When patients present with congenital anomalies of urinary tract, radiologist should suggest evaluating not only urinary tracts but also genitalia because imaging studies play an important role to discover the triad of Zinner's syndrome and associated anomalies. Image studies can reveal other obscured congenital anomalies and furthermore, can suggest the reason of clinical symptoms such as subfertility or urinary symptoms. If patient underwent abdominal surgery, these congenital anomalies can cause confusion to surgeons. Understanding embryologic association of the urinary tract and genitalia is the key point of diagnosing congenital anomalies of the mesonephric duct and avoiding unnecessary invasive procedures or surgery. In conclusion, we have described an extremely rare case of Zinner's syndrome with other mesonephric duct associated congenital anomalies.

Figures and Tables

Fig. 1

A 23-year-old male presented with history of urinary retention and dysuria.

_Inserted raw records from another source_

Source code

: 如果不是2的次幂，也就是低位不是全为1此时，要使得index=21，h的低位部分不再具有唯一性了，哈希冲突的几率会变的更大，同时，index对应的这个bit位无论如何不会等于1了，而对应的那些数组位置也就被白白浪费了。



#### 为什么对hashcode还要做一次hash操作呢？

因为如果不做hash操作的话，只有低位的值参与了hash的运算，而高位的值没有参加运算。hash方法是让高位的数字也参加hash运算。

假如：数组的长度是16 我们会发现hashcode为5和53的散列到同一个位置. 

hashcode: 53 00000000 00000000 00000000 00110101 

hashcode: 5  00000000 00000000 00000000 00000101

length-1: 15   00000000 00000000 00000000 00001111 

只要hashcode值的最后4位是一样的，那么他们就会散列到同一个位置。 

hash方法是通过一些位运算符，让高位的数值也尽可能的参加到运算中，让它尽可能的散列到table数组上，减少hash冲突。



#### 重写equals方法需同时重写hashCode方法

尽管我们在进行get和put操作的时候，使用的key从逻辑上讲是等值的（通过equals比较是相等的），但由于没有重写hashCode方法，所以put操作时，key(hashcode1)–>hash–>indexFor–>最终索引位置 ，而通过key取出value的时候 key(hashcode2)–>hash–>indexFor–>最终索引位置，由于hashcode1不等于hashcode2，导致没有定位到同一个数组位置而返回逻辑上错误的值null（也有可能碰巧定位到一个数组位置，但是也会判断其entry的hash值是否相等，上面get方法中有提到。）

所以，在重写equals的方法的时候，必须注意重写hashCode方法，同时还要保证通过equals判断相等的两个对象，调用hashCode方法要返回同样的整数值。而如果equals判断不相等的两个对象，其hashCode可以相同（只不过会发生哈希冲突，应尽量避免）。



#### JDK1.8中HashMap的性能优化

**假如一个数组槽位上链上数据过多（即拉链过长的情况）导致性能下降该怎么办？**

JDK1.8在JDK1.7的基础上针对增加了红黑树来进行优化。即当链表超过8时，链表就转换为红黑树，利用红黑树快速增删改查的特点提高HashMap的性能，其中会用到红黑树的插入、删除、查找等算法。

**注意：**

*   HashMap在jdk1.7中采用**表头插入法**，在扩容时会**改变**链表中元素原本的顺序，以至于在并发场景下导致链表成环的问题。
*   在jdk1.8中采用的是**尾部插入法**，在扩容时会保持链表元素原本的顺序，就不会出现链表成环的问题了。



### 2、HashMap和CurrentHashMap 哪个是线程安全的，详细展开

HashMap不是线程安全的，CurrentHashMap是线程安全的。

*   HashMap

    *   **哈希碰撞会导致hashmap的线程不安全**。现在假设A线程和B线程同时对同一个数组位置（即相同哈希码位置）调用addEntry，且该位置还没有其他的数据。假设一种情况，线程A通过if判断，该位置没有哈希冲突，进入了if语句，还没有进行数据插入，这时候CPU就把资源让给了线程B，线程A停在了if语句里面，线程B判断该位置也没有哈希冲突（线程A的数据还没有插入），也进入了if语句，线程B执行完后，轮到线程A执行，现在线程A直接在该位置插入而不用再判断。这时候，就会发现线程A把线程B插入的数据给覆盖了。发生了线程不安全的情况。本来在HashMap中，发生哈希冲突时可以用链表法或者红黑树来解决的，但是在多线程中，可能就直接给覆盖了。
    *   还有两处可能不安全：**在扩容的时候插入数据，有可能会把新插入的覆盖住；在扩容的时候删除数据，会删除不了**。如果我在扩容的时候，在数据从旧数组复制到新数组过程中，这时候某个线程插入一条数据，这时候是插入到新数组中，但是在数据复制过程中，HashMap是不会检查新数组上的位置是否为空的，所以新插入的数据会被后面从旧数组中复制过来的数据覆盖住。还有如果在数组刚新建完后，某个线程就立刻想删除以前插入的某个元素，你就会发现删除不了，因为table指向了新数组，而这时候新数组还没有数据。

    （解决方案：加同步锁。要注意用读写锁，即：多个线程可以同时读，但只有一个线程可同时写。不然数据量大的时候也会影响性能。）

A. Computed tomography images show homogeneous enhancement in the left kidney without perfusion defects in nephrographic phase and good excretory function. A dilated cystic tubular structure (asterisk) is found in the right seminal vesicle. In the bladder, a bi-lobed filling defect (arrow) is depicted in the trigone on excretory phase.
B. A bi-lobed submucosal mass (asterisk) with intact overlying bladder mucosa (line, M) is seen on transrectal ultrasonography and shows similar echogeniticy with the normal prostate (P) without abnormal vascualrity. The cystic and tubular lesion (SV) in the right seminal vesicle is also seen.
C. Normal right epididymal head (E) and testis (T) with an additional smaller and round mass (asterisk) which has similar echogenicity with normal testis at the inferior aspect of the normal testis, presumed polyorchidism.